Passage shown:
With the volume of new real-world collaborations and special edition sneaker releases greater now than ever, Krush says he still gets as excited by the prospect of modding a new and hyped pair of shoes into GTA 5, no matter how many projects he’s got under his belt.
Everything he does is at hobbyist level, which he argues makes him even more passionate about what he does. He says that after modding some clothing items from indie skateboarding label Gnarcotic into the game, the company came across it, tagged him on their Instagram, which in turn opened him up to a whole host of new people keen to learn more about his work. In turn, this underscored what GTA 5 means to him and so many other creatives who use modding as an outlet for expression.
“GTA is not all about the whole violence and drugs thing at all,” says Krush. “It’s just a cool place for us to hang out, walk about, chat, show off our clothes and everything like that.
“Currently, there are 2,158 members in our server, and it’s gaining members every day. We have an exclusive chat in there wherein we release mods for GTA just for the server, including fashions items such as hoodies, belts and other stuff. We have request chats, where other players can request specific drops.
“We have work-in-progress chats, where people can drop in and see how one specific project or other is coming along. It’s a pretty nice place for anyone who’s into all of that to communicate with other people and also get help on other stuff. It’s great.”
And when those moments arise where Krush is adamant a real-world drop will look good in-game, he’s straight onto Paris and Protrikk, working out who’s best-placed to work on specific elements and assigning timelines and deadlines ahead of the item’s real-world launch.
Sometimes, Krush and his pals even have their projects in GTA before the real deal has landed, which gives their work an element of exclusivity within the bounds of San Andreas.
“When the Nike Off-White Dunks came out, I instantly messaged Paris straight away, like: ‘Yo, you need to start making this Dunks, because they would look so good in game!’ Most of the shoes we do, we’re working on them in-game before they’ve even been released. Talk about exclusive must-have sneakers, it doesn’t get much better than that.”
At the time of writing, those gorgeous Nike Dunk Low Off-White Pine Greens are reselling on StockX for £455. Even if I combined my birthday, Christmas and next birthday after that, I don’t think my girlfriend could be convinced. My piggy bank sure as shit comes up short.
Ah well. In the meantime, I’ll be looking fly as hell on the streets of Los Santos.

Exercise prompt:
In the modding article, could you rewrite the part between "Everything he does" and "outlet for expression.", inclusive, substituting "amateur" for "hobbyist"?

Information provided:
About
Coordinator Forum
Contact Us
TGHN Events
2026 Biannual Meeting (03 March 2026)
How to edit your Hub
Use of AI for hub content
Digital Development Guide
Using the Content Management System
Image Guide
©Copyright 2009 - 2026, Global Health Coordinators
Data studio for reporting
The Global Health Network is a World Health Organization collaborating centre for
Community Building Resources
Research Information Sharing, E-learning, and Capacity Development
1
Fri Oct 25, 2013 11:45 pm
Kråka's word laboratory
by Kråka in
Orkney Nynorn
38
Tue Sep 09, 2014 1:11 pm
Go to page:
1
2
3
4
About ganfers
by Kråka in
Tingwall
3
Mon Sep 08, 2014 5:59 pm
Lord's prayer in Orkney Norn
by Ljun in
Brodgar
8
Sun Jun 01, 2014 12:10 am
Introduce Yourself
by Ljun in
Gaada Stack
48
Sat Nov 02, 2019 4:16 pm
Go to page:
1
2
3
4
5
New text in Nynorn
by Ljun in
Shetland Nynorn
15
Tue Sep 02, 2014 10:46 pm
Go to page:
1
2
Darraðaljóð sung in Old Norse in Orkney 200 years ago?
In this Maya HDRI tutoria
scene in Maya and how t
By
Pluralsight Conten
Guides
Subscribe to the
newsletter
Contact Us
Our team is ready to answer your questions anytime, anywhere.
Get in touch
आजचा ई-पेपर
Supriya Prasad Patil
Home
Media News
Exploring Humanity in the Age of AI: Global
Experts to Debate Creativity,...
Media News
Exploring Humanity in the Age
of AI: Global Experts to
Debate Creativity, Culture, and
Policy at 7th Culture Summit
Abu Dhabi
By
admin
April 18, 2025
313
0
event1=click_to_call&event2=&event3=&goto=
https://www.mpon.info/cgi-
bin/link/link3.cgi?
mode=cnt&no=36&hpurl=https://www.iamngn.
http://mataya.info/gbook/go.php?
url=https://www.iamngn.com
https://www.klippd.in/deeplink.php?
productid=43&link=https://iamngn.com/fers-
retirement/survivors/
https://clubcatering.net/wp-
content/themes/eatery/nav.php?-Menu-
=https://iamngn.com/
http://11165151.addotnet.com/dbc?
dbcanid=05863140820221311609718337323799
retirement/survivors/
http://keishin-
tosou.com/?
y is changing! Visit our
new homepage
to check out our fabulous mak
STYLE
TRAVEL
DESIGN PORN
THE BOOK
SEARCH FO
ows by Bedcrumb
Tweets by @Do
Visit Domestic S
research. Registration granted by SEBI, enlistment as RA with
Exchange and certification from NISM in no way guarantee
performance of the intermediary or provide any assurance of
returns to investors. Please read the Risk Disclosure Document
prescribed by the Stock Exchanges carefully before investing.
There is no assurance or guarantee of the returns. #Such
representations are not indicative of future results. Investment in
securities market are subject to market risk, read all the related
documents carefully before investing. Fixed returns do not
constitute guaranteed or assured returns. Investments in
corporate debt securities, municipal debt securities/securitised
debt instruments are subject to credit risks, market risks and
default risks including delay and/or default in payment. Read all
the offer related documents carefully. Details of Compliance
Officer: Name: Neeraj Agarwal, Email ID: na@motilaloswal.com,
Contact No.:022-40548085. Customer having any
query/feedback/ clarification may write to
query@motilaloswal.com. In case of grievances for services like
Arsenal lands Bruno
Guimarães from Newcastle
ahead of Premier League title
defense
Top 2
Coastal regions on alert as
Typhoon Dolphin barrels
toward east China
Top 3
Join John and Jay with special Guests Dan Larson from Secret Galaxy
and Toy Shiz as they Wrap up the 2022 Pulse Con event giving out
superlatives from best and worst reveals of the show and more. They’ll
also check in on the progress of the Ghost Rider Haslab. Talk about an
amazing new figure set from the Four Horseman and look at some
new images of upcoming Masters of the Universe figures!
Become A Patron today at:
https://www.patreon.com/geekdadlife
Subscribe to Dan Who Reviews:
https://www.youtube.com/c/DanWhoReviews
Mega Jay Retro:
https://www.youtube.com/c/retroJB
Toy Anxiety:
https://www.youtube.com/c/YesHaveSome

* * *

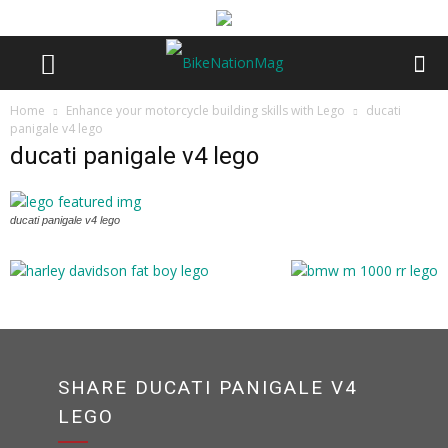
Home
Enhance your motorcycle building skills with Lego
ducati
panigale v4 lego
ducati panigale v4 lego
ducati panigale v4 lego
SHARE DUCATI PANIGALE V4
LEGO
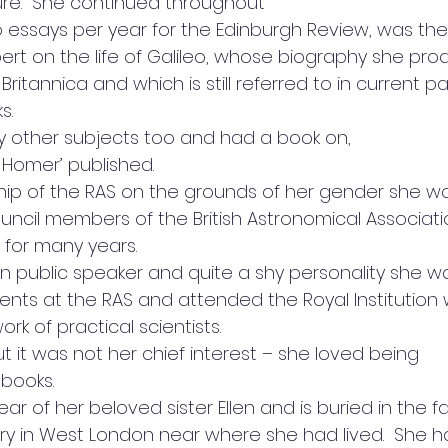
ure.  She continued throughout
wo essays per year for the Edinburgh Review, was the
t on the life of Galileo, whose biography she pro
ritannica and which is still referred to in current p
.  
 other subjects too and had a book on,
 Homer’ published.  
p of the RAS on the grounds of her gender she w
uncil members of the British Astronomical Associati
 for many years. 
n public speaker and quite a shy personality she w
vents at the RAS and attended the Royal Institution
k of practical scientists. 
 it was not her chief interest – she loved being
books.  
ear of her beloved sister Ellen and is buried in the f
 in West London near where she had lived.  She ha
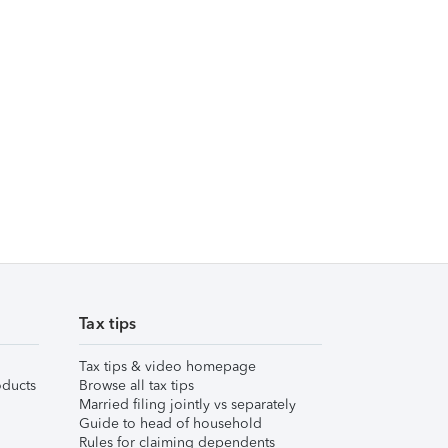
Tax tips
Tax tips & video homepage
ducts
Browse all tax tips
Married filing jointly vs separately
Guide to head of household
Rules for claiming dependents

Response to this task:
Everything he does is at amateur level, which he argues makes him even more passionate about what he does. He says that after modding some clothing items from indie skateboarding label Gnarcotic into the game, the company came across it, tagged him on their Instagram, which in turn opened him up to a whole host of new people keen to learn more about his work. In turn, this underscored what GTA 5 means to him and so many other creatives who use modding as an outlet for expression.